Malgré tout, son travail, qu’il a appris en autodidacte pendant son service militaire, impressionne. « Ça fait longtemps qu’il est là. Je suis très curieux des techniques, alors j’ai postulé pour apprendre à ses côtés », confie Dusty, un des tatoueurs du studio.

« C’est Bruce Willis sous cortisone »

Le matou aux allures de rockeur aime les femmes, les motos et les voitures : « comme tous les hommes », dit-il. Il adore le travail de son homologue Filip Leu, dont il a un tatouage dans le dos : une carpe de style japonais. Il aime l’authenticité et se définit comme « poli, courtois mais irrévérencieux ».

Sa qualité principale ? Virginie, régisseuse artistique pour le Mondial du tatouage, fait mine de réfléchir… « Son humour ! C’est aussi son principal défaut », dit-elle amusée. La vanne facile, le jeu de mort borderline, voilà à quoi carbure Tin-tin. S’il ne nous assurait pas devenir « bandit de grand chemin, ou chômeur » en cas d’arrêt – parfaitement improbable – de son activité de tatoueur, on le reconvertirait volontiers dans le stand-up.

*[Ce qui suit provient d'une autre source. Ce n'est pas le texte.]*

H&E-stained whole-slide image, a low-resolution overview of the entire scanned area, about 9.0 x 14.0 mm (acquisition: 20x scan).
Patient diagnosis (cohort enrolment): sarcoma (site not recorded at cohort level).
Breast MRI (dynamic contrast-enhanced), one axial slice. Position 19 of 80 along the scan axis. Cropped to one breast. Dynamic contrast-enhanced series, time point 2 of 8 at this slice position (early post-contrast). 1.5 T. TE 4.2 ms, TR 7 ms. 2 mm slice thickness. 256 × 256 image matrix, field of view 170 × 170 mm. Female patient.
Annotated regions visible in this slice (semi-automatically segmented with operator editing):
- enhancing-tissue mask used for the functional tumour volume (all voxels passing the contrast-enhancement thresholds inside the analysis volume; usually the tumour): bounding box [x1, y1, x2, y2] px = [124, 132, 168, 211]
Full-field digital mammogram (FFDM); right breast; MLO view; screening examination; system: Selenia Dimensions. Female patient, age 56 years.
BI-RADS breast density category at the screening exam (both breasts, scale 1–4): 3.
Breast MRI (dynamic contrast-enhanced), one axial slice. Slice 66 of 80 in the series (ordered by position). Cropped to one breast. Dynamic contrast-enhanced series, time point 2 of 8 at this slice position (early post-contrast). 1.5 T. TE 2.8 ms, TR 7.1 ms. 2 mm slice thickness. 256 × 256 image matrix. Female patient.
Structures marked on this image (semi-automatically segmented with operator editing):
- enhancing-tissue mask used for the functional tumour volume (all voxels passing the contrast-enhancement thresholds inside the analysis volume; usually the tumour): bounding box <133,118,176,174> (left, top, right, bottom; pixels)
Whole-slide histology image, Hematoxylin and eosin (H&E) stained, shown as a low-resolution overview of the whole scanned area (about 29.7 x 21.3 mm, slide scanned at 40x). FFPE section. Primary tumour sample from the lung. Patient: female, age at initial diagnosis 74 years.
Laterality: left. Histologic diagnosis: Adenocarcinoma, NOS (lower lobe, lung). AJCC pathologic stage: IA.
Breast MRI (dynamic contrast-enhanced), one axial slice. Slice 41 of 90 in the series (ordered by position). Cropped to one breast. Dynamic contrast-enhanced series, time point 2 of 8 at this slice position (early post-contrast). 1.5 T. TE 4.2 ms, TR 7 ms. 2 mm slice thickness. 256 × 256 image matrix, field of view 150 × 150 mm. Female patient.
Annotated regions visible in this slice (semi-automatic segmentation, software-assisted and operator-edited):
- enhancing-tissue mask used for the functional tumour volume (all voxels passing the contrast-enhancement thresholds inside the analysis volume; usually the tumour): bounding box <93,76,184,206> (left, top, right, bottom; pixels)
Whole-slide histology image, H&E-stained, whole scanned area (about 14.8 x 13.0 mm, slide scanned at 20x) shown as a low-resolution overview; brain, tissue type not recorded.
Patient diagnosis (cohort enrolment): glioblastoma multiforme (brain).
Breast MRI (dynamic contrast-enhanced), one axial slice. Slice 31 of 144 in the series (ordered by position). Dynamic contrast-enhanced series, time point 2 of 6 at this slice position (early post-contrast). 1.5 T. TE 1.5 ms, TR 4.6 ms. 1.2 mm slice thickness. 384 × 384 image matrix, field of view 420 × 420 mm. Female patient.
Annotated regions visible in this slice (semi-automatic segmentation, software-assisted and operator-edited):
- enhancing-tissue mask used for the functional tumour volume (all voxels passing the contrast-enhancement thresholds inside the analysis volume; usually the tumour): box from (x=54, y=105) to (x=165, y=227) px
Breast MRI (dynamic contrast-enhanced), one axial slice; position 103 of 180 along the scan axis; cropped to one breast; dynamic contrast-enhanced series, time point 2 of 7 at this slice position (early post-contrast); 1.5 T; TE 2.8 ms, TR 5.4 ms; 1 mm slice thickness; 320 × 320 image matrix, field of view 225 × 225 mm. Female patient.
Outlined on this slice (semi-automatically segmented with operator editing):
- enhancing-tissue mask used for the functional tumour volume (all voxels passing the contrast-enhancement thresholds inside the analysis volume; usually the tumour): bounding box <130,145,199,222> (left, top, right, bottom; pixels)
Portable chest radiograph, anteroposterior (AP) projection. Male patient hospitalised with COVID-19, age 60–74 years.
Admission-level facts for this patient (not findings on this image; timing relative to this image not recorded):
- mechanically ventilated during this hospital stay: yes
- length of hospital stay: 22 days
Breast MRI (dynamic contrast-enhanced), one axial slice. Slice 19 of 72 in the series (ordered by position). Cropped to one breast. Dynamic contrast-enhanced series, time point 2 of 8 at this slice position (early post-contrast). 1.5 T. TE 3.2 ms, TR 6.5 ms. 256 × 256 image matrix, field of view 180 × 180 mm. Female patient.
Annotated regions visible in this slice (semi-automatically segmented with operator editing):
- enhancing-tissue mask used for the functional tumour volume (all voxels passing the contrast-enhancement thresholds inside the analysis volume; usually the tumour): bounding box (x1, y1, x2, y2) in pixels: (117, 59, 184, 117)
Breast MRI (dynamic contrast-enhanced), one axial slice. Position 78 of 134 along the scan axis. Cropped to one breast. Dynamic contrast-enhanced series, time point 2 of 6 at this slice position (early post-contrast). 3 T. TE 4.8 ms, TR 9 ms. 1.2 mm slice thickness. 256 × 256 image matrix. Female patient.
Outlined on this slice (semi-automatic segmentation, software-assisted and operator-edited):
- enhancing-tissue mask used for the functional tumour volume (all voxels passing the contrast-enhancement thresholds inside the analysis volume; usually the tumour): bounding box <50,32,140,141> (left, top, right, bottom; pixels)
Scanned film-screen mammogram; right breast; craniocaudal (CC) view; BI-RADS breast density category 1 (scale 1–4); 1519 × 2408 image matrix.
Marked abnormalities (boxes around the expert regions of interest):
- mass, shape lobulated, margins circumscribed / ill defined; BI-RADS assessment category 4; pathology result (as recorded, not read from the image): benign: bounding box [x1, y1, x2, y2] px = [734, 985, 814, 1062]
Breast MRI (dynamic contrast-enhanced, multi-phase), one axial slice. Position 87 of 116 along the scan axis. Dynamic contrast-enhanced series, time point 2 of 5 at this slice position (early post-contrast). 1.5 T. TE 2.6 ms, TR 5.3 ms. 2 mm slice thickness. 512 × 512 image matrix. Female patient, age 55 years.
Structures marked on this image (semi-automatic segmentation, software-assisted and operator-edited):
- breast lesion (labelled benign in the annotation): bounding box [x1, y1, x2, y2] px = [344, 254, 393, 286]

Il vous terrasse tantôt par la parole, tantôt par son regard bleu glacier, mais jamais glacial. « C’est Bruce Willis sous cortisone », plaisante Virginie. Un hyperactif calme en somme, qui fascine des milliers de personnes. « Je le trouve cool. En plus, c’est quelqu’un qui te met à l’aise. Je ne serai pas où j’en suis si je ne l’avais pas rencontré. Il m’aide beaucoup, et je crois qu’il aime bien rester avec les gens qu’il apprécie », explique le photographe Julien Lachaussée.

Un talent plébiscité

Reconnu comme l’un des cadors de la profession, la simple évocation de son surnom fait rêver. « Je connais son boulot depuis que je suis gamin. J’ai pas mal de tatouages, mais j’avais vraiment envie qu’il me fasse une pièce. Je lui ai soumis mon projet, et par chance il accepté », confie Vincent, alors couché sur la table d’opération du maître. Après remise d’une documentation contenant quelques idées de locomotives, il a laissé libre court à l’artiste pour la mise en scène de l’engin sur son dos. La confiance règne.

Son coup d’aiguille est tellement fiable que des VIP divers et variés accourent des quatre coins du monde. Jean-Paul Gaultier, Florent Pagny, Booba, Philippe Starck, Alizée, Joey Starr, Marc Jacobs, Lio, Virginie Despentes, Yannick Noah, Kad Merad et d’autres lui ont confié leur peau. Et sa délicate patte se pose au delà des corps puisqu’il a été choisi comme conseiller artistique de l’exposition Tatoueurs, tatoués qui débutera le 6 mai prochain au musée du Quai Branly à Paris. Tin-tin, tigre star du grand cirque du tatouage.